*** Excerto do texto
Em Jerusalém, os manifestantes desfilaram durante várias horas da noite ao longo da rua Azza até às imediações da residência de Netanyahu, levando bandeiras nacionais, fotografias dos reféns e palavras de ordem responsabilizando-o pelo seu destino e também pela sua ausência nas festas do Ano Novo Judaico devido à "guerra de Bibi", em alusão ao diminutivo do chefe do Governo.
Na praça de Paris, onde a marcha teve início, os manifestantes exibiram igualmente uma faixa negra com um apelo dirigido ao Presidente dos Estados Unidos, na esperança de que exerça influência junto do seu principal aliado no Médio Oriente: "Trump, seja o nosso salvador".
Em comum, aos manifestantes não lhes basta a libertação dos reféns levados pelo Hamas nos seus ataques de 7 de outubro de 2023 no sul de Israel, desencadeando uma retaliação imediata na Faixa de Gaza, e reclamam o fim completo do conflito e a poupança de vidas quer dos soldados israelitas quer dos civis palestinianos.
******
*** Dados fornecidos
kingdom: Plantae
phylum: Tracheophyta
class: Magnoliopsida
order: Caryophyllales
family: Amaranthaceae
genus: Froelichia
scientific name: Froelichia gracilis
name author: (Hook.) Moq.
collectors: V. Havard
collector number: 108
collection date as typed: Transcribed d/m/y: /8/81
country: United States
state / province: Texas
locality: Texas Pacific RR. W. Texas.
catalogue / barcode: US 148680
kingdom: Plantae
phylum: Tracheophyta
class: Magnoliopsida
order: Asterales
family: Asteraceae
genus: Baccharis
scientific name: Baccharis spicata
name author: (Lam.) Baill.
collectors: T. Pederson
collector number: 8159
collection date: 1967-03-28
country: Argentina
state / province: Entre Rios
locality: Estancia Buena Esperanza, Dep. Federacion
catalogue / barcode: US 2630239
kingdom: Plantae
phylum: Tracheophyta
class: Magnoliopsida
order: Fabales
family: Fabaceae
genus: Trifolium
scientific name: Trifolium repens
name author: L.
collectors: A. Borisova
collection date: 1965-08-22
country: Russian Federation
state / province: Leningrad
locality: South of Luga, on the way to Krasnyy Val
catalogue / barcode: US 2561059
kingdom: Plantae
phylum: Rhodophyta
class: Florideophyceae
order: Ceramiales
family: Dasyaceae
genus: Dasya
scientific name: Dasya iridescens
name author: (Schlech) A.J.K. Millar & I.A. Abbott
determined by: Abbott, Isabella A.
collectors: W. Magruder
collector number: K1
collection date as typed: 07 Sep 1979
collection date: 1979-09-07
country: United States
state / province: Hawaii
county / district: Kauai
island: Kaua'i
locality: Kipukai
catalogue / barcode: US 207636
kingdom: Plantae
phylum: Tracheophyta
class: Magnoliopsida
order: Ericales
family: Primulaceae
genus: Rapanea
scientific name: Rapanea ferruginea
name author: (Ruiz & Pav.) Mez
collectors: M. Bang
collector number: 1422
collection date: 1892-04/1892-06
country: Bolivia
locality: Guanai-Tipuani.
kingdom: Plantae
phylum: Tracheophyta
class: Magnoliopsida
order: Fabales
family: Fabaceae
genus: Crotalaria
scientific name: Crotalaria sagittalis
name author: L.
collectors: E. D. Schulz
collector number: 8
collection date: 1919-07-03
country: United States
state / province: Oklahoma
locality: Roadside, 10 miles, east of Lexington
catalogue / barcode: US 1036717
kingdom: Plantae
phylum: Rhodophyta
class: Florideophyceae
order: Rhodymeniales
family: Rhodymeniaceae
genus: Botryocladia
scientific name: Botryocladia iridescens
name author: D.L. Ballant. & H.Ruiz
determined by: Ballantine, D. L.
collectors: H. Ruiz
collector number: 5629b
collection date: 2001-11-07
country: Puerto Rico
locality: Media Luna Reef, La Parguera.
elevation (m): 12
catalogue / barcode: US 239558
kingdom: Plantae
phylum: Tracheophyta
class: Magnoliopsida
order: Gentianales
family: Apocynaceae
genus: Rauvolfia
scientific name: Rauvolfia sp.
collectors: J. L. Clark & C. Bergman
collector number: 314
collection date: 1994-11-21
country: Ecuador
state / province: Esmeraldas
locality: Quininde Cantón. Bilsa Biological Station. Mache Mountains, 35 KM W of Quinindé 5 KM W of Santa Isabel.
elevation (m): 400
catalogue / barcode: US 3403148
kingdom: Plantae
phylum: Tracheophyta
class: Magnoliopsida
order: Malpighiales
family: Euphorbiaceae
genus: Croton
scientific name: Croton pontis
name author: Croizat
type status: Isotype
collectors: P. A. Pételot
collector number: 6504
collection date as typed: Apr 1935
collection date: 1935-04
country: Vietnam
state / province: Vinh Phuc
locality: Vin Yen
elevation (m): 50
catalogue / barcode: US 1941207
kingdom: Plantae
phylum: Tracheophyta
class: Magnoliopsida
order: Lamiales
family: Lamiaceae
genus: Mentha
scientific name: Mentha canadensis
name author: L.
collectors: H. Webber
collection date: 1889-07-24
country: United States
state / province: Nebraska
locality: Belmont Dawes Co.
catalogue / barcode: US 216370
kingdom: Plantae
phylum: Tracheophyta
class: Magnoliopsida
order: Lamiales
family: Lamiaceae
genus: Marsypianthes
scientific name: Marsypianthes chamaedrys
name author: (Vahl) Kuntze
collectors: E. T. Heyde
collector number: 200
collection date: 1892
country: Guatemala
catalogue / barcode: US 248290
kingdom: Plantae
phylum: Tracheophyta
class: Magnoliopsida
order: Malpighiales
******
■ Lista de tarefas
1 > Enumere tudo o que, segundo o excerto sobre os protestos em Israel, os manifestantes levavam ao desfilar em Jerusalém.
2 > Conte em quantas linhas das entradas aparece a palavra "elevation", distinguindo maiúsculas de minúsculas, e indique só esse número.

■ Resultados finais
1 > Bandeiras nacionais, fotografias dos reféns e palavras de ordem.

2 > 3